February 19, 2015

HTTP/2 finalized - a quick overview

The HTTP/2 specification has been finalized and will soon be released as an RFC. Every major browser will get support for it soon.

This is a major new release of the specification, and builds upon earlier work such as Google’s SPDY protocol (which is now being deprecated). It’s the first major release of the protocol since 1999, which is 16(!) years ago.

While E-mail may still be the most popular protocol on the internet, http certainly is the most visible and relevant to many developers day-to-day work.

Even the bbc is talking about it!

As many of you develop HTTP-based applications, here are a few things you should know:

HTTP/2 is an new way to transmit HTTP/1.1 messages

HTTP/2 does not make any major changes to how HTTP works. The biggest difference is in how the information is submitted.

HTTP/1.1 (and 1.0, 0.9) sent everything in plain text, HTTP/2 will use a binary encoding.

HTTP/2 still has requests, responses, headers, status codes and the same HTTP methods.

Subtle differences

HTTP/2 encodes HTTP headers as lowercase. HTTP/1.1 headers were already case-insensitive, but not everbody adhered to that rule.
HTTP/2 does away with the ‘reason phrase’. In HTTP/1.1 it was possible for servers to submit a human readable reason along with the status code, such as HTTP/1.1 404 Can't find it anywhere!. Or HTTP/1.1 200 I like pebbles, but in HTTP/2 this is removed.
A new status code! (HTTP geeks love status codes), 421 Misdirected Request allows the server to tell a client that they received a HTTP request that the server is not able to produce a response for. For instance, a client may have picked the wrong HTTP/2 server to talk to.

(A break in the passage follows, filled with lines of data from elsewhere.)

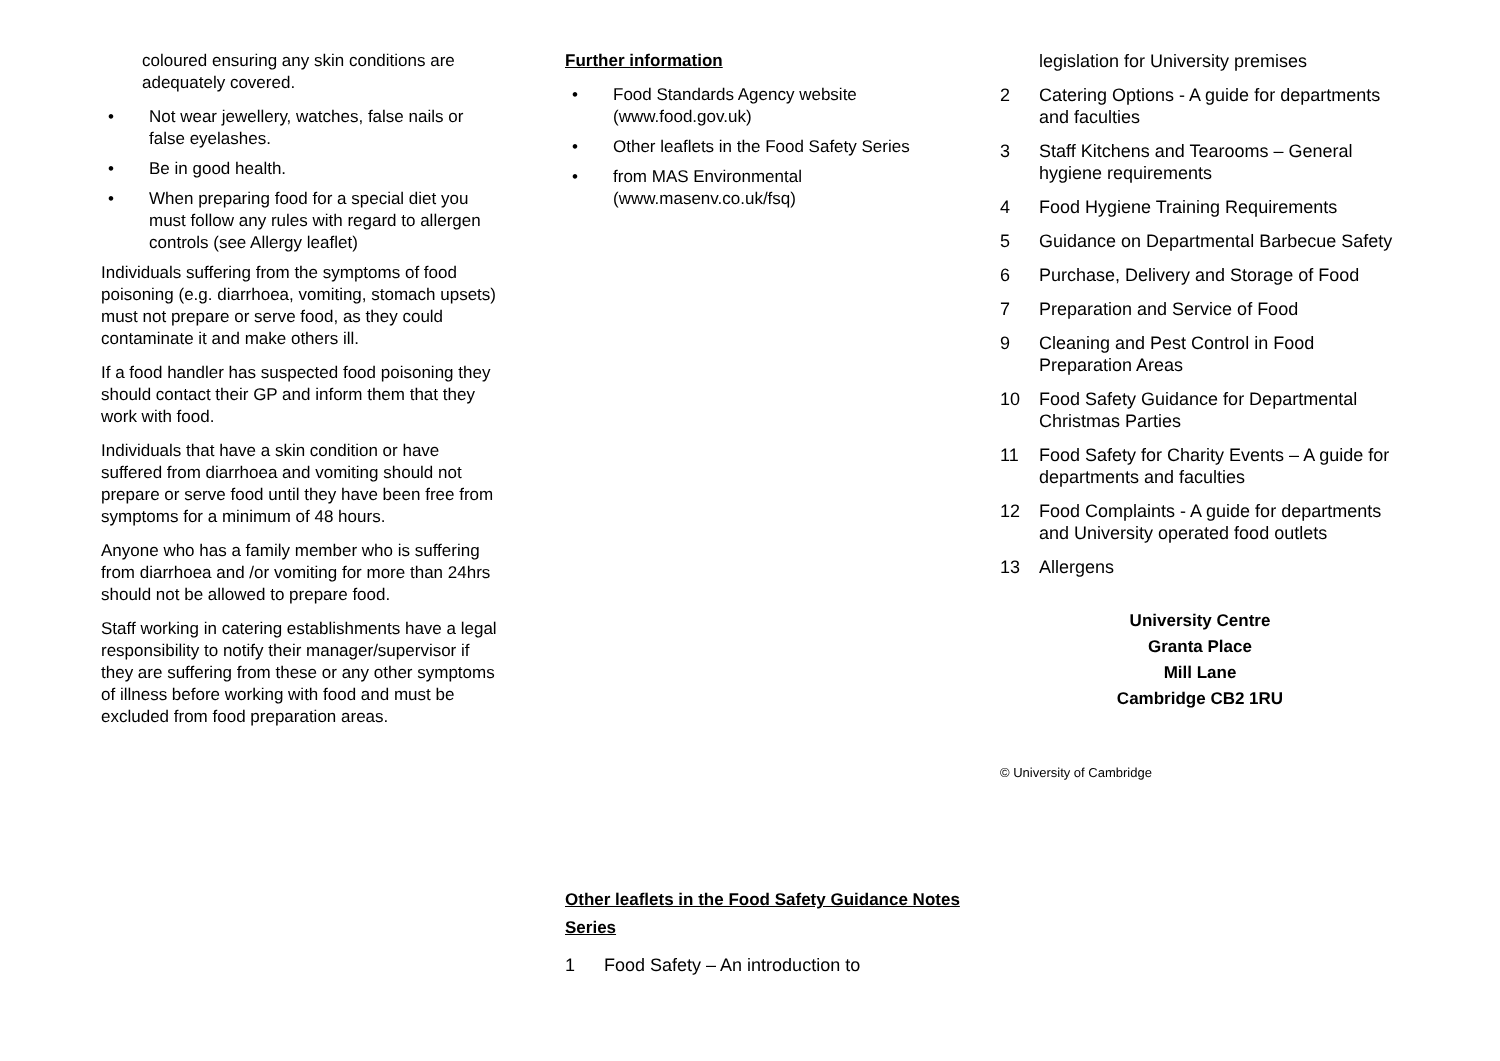coloured ensuring any skin conditions are adequately covered.
• Not wear jewellery, watches, false nails or false eyelashes.
• Be in good health.
• When preparing food for a special diet you must follow any rules with regard to allergen controls (see Allergy leaflet)
Individuals suffering from the symptoms of food poisoning (e.g. diarrhoea, vomiting, stomach upsets) must not prepare or serve food, as they could contaminate it and make others ill.
If a food handler has suspected food poisoning they should contact their GP and inform them that they work with food.
Individuals that have a skin condition or have suffered from diarrhoea and vomiting should not prepare or serve food until they have been free from symptoms for a minimum of 48 hours.
Anyone who has a family member who is suffering from diarrhoea and /or vomiting for more than 24hrs should not be allowed to prepare food.
Staff working in catering establishments have a legal responsibility to notify their manager/supervisor if they are suffering from these or any other symptoms of illness before working with food and must be excluded from food preparation areas.
Further information
• Food Standards Agency website (www.food.gov.uk)
• Other leaflets in the Food Safety Series
• from MAS Environmental (www.masenv.co.uk/fsq)
Other leaflets in the Food Safety Guidance Notes Series
1 Food Safety – An introduction to
legislation for University premises
2 Catering Options - A guide for departments and faculties
3 Staff Kitchens and Tearooms – General hygiene requirements
4 Food Hygiene Training Requirements
5 Guidance on Departmental Barbecue Safety
6 Purchase, Delivery and Storage of Food
7 Preparation and Service of Food
9 Cleaning and Pest Control in Food Preparation Areas
10 Food Safety Guidance for Departmental Christmas Parties
11 Food Safety for Charity Events – A guide for departments and faculties
12 Food Complaints - A guide for departments and University operated food outlets
13 Allergens
University Centre
Granta Place
Mill Lane
Cambridge CB2 1RU
© University of Cambridge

Upgrades to HTTP/2 can be invisible and transparent

Most browsers will start supporting HTTP/2 extremely soon. When a browser makes a normal HTTP/1.1 request in the future, they will include some information that tells the server they support HTTP/2 using the Upgrade HTTP header. For HTTPS, this is done using a different mechanism.

If the server supports HTTP/2 as well, the switch will happen instantly and this will be invisible to the user.

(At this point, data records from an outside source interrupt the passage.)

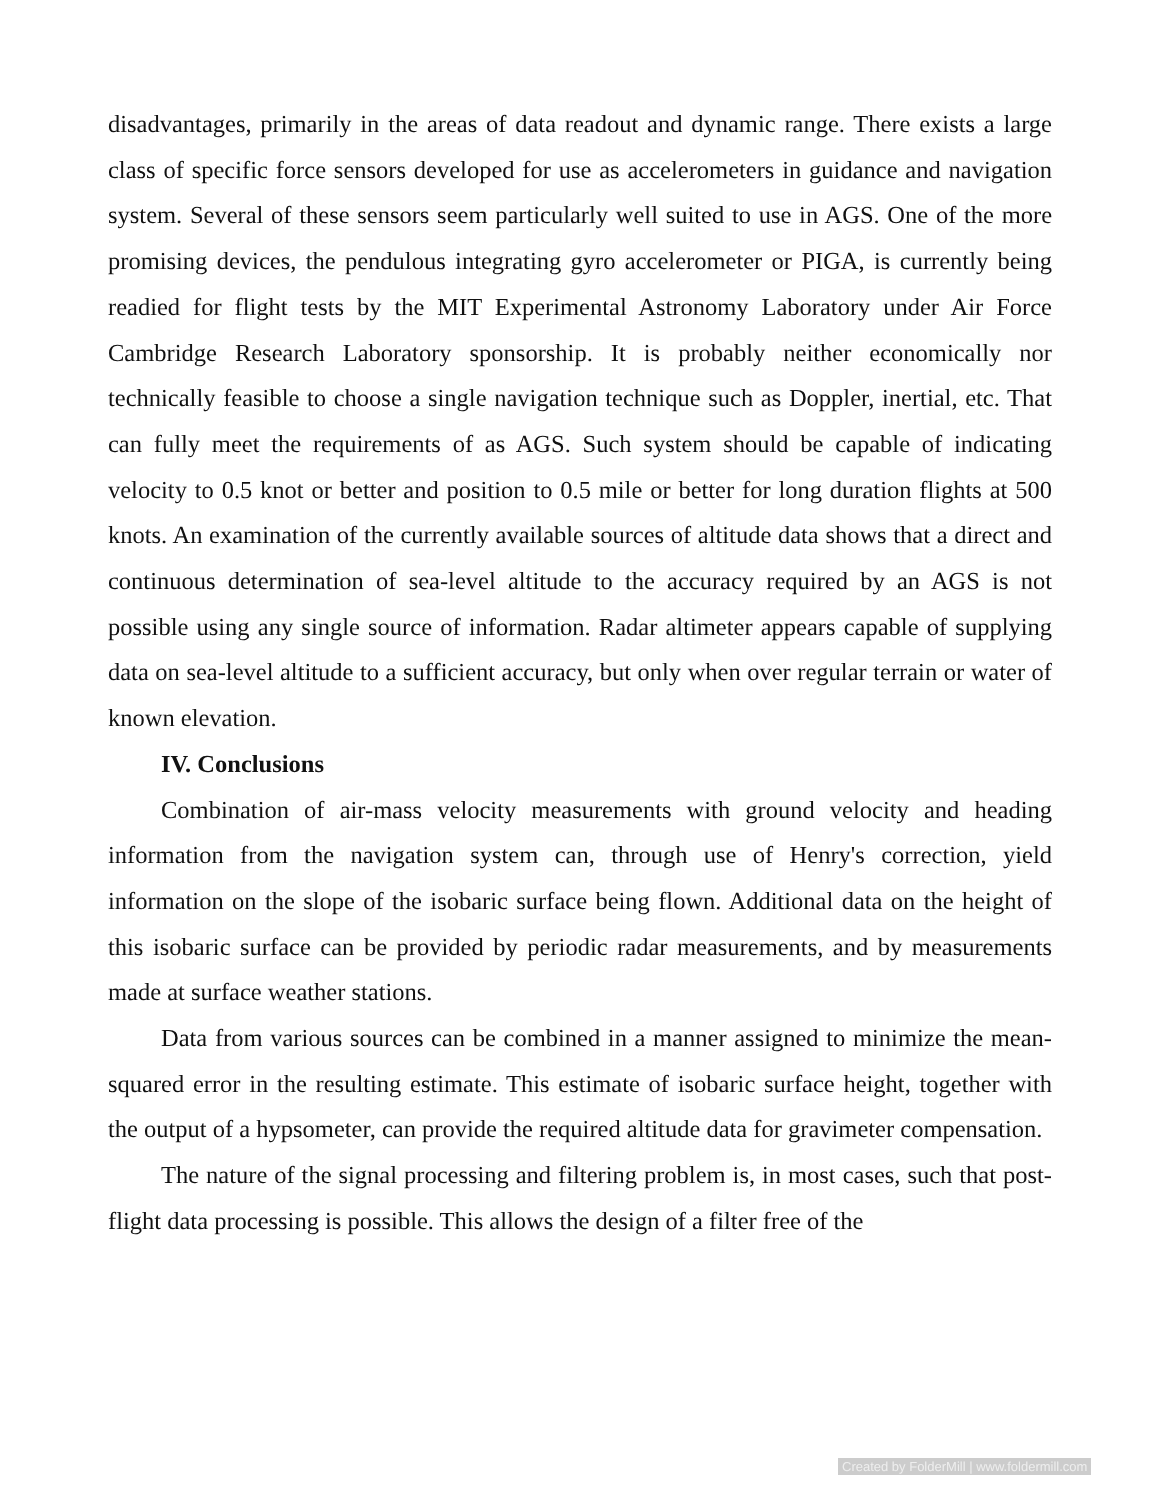disadvantages, primarily in the areas of data readout and dynamic range. There exists a large class of specific force sensors developed for use as accelerometers in guidance and navigation system. Several of these sensors seem particularly well suited to use in AGS. One of the more promising devices, the pendulous integrating gyro accelerometer or PIGA, is currently being readied for flight tests by the MIT Experimental Astronomy Laboratory under Air Force Cambridge Research Laboratory sponsorship. It is probably neither economically nor technically feasible to choose a single navigation technique such as Doppler, inertial, etc. That can fully meet the requirements of as AGS. Such system should be capable of indicating velocity to 0.5 knot or better and position to 0.5 mile or better for long duration flights at 500 knots. An examination of the currently available sources of altitude data shows that a direct and continuous determination of sea-level altitude to the accuracy required by an AGS is not possible using any single source of information. Radar altimeter appears capable of supplying data on sea-level altitude to a sufficient accuracy, but only when over regular terrain or water of known elevation.
IV. Conclusions
Combination of air-mass velocity measurements with ground velocity and heading information from the navigation system can, through use of Henry's correction, yield information on the slope of the isobaric surface being flown. Additional data on the height of this isobaric surface can be provided by periodic radar measurements, and by measurements made at surface weather stations.
Data from various sources can be combined in a manner assigned to minimize the mean-squared error in the resulting estimate. This estimate of isobaric surface height, together with the output of a hypsometer, can provide the required altitude data for gravimeter compensation.
The nature of the signal processing and filtering problem is, in most cases, such that post-flight data processing is possible. This allows the design of a filter free of the
Created by FolderMill | www.foldermill.com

Everyone will still use http:// and https:// urls.

If a HTTP client already knows the server will support HTTP/2, they can start speaking HTTP/2 right from the get-go.

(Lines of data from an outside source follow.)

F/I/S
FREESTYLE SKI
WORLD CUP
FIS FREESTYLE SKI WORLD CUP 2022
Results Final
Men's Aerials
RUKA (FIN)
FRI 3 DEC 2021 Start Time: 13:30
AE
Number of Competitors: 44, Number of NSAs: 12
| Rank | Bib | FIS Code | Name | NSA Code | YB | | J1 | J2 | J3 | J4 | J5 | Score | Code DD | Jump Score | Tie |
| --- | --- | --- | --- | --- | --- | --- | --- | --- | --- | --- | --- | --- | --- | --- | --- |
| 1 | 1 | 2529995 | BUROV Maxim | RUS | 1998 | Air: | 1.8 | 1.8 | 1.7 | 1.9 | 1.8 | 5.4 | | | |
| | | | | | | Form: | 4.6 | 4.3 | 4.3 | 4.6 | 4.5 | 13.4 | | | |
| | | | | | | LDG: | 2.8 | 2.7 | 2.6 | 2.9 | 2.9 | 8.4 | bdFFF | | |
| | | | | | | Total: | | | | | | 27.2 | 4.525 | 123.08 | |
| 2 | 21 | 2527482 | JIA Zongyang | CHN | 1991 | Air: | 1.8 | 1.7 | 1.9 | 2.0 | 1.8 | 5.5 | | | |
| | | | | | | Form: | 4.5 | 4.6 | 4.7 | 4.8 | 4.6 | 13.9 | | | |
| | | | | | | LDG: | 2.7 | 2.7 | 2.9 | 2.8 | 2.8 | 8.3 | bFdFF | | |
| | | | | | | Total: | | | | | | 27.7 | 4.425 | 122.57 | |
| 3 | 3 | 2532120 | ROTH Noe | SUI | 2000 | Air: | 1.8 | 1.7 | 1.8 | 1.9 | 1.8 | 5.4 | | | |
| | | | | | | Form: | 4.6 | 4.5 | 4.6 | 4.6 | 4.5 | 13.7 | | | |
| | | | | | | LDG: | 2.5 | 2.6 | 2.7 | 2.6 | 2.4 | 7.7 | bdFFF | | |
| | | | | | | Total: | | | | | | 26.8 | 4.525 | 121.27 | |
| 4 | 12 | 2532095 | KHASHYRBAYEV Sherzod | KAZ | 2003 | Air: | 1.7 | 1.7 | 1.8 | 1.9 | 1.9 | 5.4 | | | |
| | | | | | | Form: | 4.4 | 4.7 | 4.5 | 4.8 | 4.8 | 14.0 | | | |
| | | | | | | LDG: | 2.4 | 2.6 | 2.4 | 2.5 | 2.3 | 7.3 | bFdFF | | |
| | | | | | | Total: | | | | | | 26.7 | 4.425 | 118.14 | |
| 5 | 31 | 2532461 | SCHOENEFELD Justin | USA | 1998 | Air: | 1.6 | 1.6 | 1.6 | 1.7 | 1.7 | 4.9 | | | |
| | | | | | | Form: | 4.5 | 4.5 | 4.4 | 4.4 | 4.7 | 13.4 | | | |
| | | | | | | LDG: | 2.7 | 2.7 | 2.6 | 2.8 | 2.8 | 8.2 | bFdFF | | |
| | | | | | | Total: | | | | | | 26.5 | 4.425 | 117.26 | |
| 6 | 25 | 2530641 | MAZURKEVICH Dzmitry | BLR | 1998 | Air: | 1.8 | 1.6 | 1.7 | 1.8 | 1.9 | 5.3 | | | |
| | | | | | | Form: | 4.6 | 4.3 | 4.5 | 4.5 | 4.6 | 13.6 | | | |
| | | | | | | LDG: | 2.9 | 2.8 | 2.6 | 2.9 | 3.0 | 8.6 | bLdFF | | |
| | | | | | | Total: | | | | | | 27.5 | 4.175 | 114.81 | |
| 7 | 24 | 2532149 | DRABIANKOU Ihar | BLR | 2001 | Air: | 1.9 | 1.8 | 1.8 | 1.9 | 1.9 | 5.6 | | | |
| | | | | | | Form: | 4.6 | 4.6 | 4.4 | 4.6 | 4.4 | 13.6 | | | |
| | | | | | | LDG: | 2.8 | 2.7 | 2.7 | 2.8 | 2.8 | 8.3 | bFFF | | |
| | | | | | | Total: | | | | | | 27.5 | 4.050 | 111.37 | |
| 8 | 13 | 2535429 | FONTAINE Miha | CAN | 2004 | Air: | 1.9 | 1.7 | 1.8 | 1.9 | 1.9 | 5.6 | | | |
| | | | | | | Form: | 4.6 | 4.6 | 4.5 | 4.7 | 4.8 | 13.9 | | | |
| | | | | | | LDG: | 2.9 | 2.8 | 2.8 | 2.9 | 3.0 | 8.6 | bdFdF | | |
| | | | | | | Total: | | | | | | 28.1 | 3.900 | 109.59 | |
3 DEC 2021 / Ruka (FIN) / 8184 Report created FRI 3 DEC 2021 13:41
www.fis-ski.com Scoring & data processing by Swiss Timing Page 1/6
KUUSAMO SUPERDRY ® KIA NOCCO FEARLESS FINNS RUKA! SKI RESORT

Many server-side developers don’t have to think much about this. If you are a PHP developer, you can just upgrade to a HTTP server that does HTTP/2, and the rest will be transparent.

HTTP/2 is probably faster

There are a few major features that improve speed when switching to HTTP/2:

A lot of bytes in HTTP/1.0 are wasted because of bytes being sent back and forward in the HTTP headers. In HTTP/2 HTTP headers can be compressed using the new HPACK compression algorithm.

A big feature that came with HTTP/1.1 was ‘pipelining’. This is a feature that allows a HTTP client to send multiple requests in a connection without having to wait for a response. Because of poor and broken implementations, this feature has never really been enabled in browsers. In HTTP/2 this feature comes out of the box. Only one TCP connection is needed per client, and a client can send and receive multiple requests and responses in parallel. If one of the HTTP responses is stalled, this doesn’t block the rest of the HTTP responses.

So for application this can mean:

Less HTTP connections open
Less data being sent
Less round-tripping

Server push

In HTTP/2 it’s possible to preemptively send a client responses to requests, before the requests were made.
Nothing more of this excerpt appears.